▶ [YOUR OBJECTIVE]: Pictures do not belong in the copy; retype the records below exactly.

◆ ◆ ◆

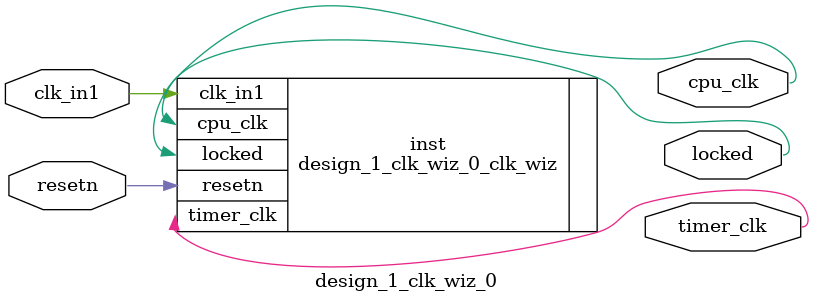
<source format=v>


`timescale 1ps/1ps

(* CORE_GENERATION_INFO = "design_1_clk_wiz_0,clk_wiz_v6_0_4_0_0,{component_name=design_1_clk_wiz_0,use_phase_alignment=true,use_min_o_jitter=false,use_max_i_jitter=false,use_dyn_phase_shift=false,use_inclk_switchover=false,use_dyn_reconfig=false,enable_axi=0,feedback_source=FDBK_AUTO,PRIMITIVE=MMCM,num_out_clk=2,clkin1_period=10.000,clkin2_period=10.000,use_power_down=false,use_reset=true,use_locked=true,use_inclk_stopped=false,feedback_type=SINGLE,CLOCK_MGR_TYPE=NA,manual_override=false}" *)

module design_1_clk_wiz_0 
 (
  // Clock out ports
  output        cpu_clk,
  output        timer_clk,
  // Status and control signals
  input         resetn,
  output        locked,
 // Clock in ports
  input         clk_in1
 );

  design_1_clk_wiz_0_clk_wiz inst
  (
  // Clock out ports  
  .cpu_clk(cpu_clk),
  .timer_clk(timer_clk),
  // Status and control signals               
  .resetn(resetn), 
  .locked(locked),
 // Clock in ports
  .clk_in1(clk_in1)
  );

endmodule

</source>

◆ ◆ ◆

▶ [ANSWER AREA]:
<source format=v>


`timescale 1ps/1ps

(* CORE_GENERATION_INFO = "design_1_clk_wiz_0,clk_wiz_v6_0_4_0_0,{component_name=design_1_clk_wiz_0,use_phase_alignment=true,use_min_o_jitter=false,use_max_i_jitter=false,use_dyn_phase_shift=false,use_inclk_switchover=false,use_dyn_reconfig=false,enable_axi=0,feedback_source=FDBK_AUTO,PRIMITIVE=MMCM,num_out_clk=2,clkin1_period=10.000,clkin2_period=10.000,use_power_down=false,use_reset=true,use_locked=true,use_inclk_stopped=false,feedback_type=SINGLE,CLOCK_MGR_TYPE=NA,manual_override=false}" *)

module design_1_clk_wiz_0 
 (
  // Clock out ports
  output        cpu_clk,
  output        timer_clk,
  // Status and control signals
  input         resetn,
  output        locked,
 // Clock in ports
  input         clk_in1
 );

  design_1_clk_wiz_0_clk_wiz inst
  (
  // Clock out ports  
  .cpu_clk(cpu_clk),
  .timer_clk(timer_clk),
  // Status and control signals               
  .resetn(resetn), 
  .locked(locked),
 // Clock in ports
  .clk_in1(clk_in1)
  );

endmodule

</source>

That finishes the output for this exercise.